Some practices have prohibitions against having any kind of personal relationship with your clients, but for most hands-on practitioners, this is not the case. That can lead to complicated discussions inside your head, where you try to work out gnarly questions like, “What’s wrong with me, that my friends don’t value my work?” or “What’s wrong with my friends, that they don’t value my work?”
These questions don’t help you move forward, either in your professional life or in your personal life. What can help is focusing on the issue from a different perspective. The reality is that friends can be clients, and clients can become friends… the problem is sorting out which is which, so that you stop treating everyone as if they were going to be both a friend and client.
One of the most heart-wrenching moments I have with practitioners is when they tell me about the friends they have who are suffering… they want to help, and the friend just isn’t interested in getting that help from them. It’s particularly difficult when people like that are perfect candidates for what you offer, and you really care about those folks… and no matter how hard you work at it, you can’t get them interested enough to try it.
Believe it or not, some of the people you know—people you know you could help—are not looking for that in their relationship with you. No matter how much you want to help someone you know, and may care about or love, you cannot make them want your work.
In reality, over time, some of your friends will ask you to work with them and some of the people you work with will become friends.
It will probably also happen that some of your friends will want you to help them in ways you don’t want to help!
All of this is completely normal, because “some” is the operative word.
What to do: Differentiate between friends and business connections.
- Make 2 lists: what you want from your friends and what you want from your clients. Circle the 3 things that are most important to you in each list. How do they compare?
- Think about friends who provide a service you don’t feel you need—(ie, hypnotherapist, homeopath, energy healer, etc.) or you get it from someone else (ie, hair stylist, auto mechanic). Ask yourself what each of those people might think to themselves about why you do need them—and why that doesn’t push you to sign up with them.
- Think about the friends you rely on most. What do you like about each person?

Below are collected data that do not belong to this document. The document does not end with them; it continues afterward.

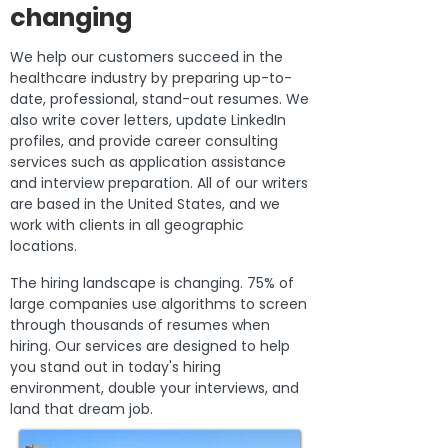
changing
We help our customers succeed in the
healthcare industry by preparing up-to-
date, professional, stand-out resumes. We
also write cover letters, update LinkedIn
profiles, and provide career consulting
services such as application assistance
and interview preparation. All of our writers
are based in the United States, and we
work with clients in all geographic
locations.
The hiring landscape is changing. 75% of
large companies use algorithms to screen
through thousands of resumes when
hiring. Our services are designed to help
you stand out in today's hiring
environment, double your interviews, and
land that dream job.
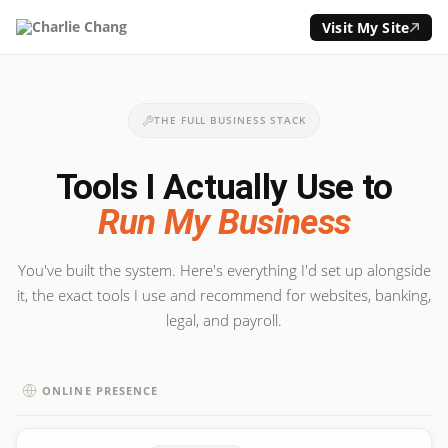
Visit My Site
THE FULL BUSINESS STACK
Tools I Actually Use to
Run My Business
You've built the system. Here's everything I'd set up alongside
it, the exact tools I use and recommend for websites, banking,
legal, and payroll.
ONLINE PRESENCE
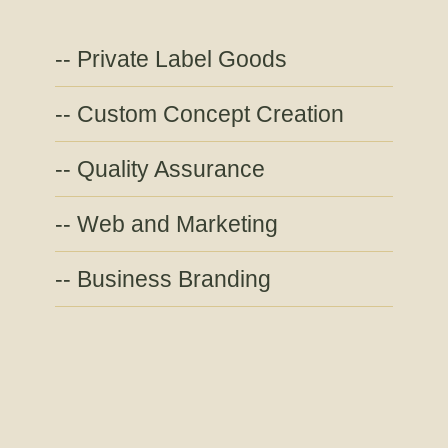
Private Label Goods
Custom Concept Creation
Quality Assurance
Web and Marketing
Business Branding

Why would you be sad to lose your relationship if it were dependent on paying them to do their work with or for you?
What work do you need to do on yourself?
One of the most important things you can do to get a practice filled with clients you really love, is to recognize that you may have to do some work on yourself. Admitting that you don’t want to work with everyone is a major step forward, and it’s not an easy one to take if you feel that your job is to serve everyone.
What to do: Begin by having a serious talk with yourself.
- What are your expectations–the ones you have of yourself–that underlie your efforts to get clients?
- What do you want to get out of your practice for yourself?
- Would it be okay if you got that?
- What support do you need to make it possible?
Listen carefully to the answers you hear, and work on shifting your attitude about clients one bit at a time.
In order to get the practice you want, you have to become the practitioner who has that practice.
It doesn’t work in the other direction… you have to be that person before you will attract that practice. It takes time, but the reward is that you get to have the practice that makes the best use of your skills and your life experience… and you will help far more people!